NOTE: Configuration files like this are not normally used in non-development environments, but are a convenient way to develop locally without having to set a ton of environment variables.

After the JSON configuration file is applied, configurator will attempt to read in environment variables that match each configuration struct property's env tag (see below for an explanation on environment variable name formation). For example, if the following environment variables were set, and the value of configurator.EnvPrefix was TEST_:

export TEST_PROP_TWO=2345
export TEST_SUB_PROP_ONE="baz"

after this pass, the above configuration struct would look like:

Example{
  Property1: "json-value",
  Property2: 2345,
  Property3: false,
  Property4: StructPropertyExample{
    SubProp1: "baz",
  },
}

Finally, for each env tag found and formatted, a command-line flag will be added to the flags package (see below for an explanation on flag name formation). After all environment variables are processed, configurator will call flags.Parse(), which allows for one final level of overrides during application invocation. For example, if the application was started with:

go run main.go -property-one "flag-value"

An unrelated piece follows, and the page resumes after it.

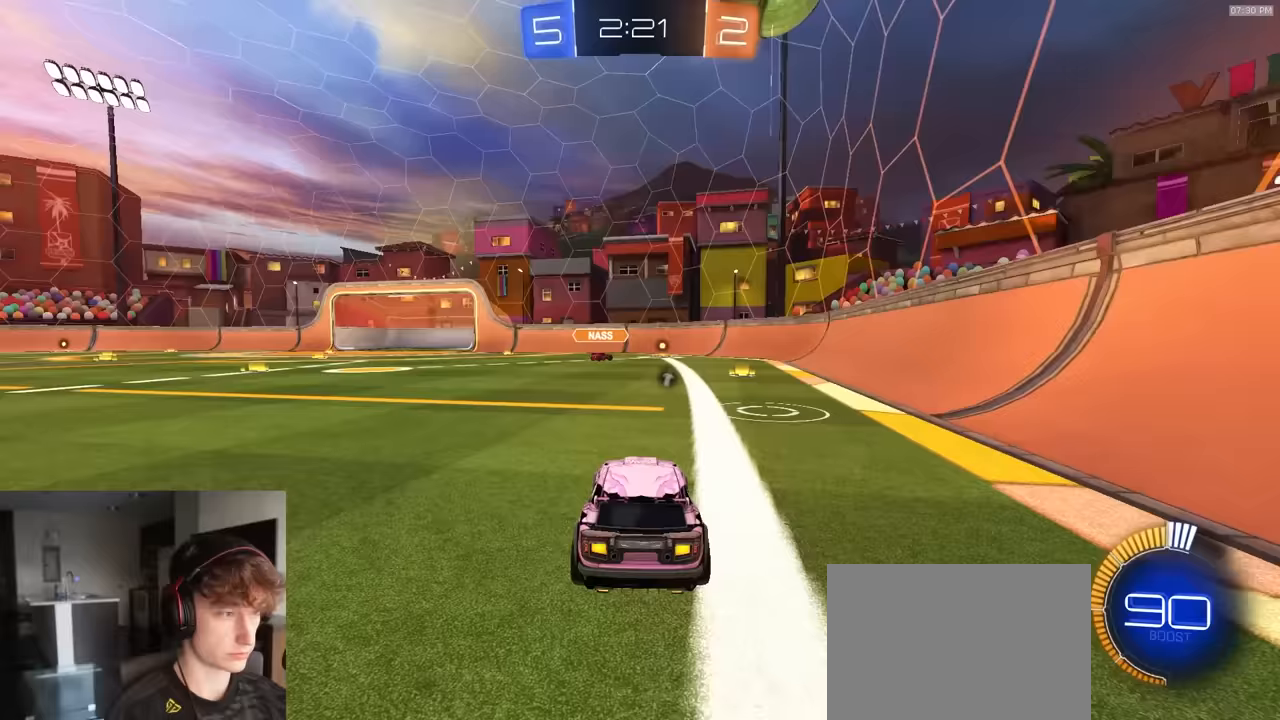
{"buttons": [], "left_stick": "down-left", "right_stick": "center", "events": [[100, "R2", "down"], [400, "R2", "up"], [400, "left_stick", "down-left"]]}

after flags are parsed, the above configuration struct would look like:

Example{
  Property1: "flag-value",
  Property2: 2345,
  Property3: false,
  Property4: StructPropertyExample{
    SubProp1: "baz",
  },
}

A note on environment variable name formation

Each property that has an env tag will be checked for a corresponding environment variable. When forming the name the of the environment variable to check for, configurator will take the value of that env tag, and prepend the value of configurator.EnvPrefix to it. For example, if the value of the env tag was FOO, and the value of configurator.EnvPrefix was TEST_, the environment variable configurator would search for would be TEST_FOO.

This means that env tag values should not be prefixed as well, unless you're planning to set configurator.EnvPrefix to an empty string.

Also note: environment variable names will always be upper case, even if the value of the env tag is lower case.

A note on flag name formation

Flag names are formed based on a property's env tag, but do not contain the configurator.EnvPrefix and are lowercase. They also have any instances of _ in the name replaced with -.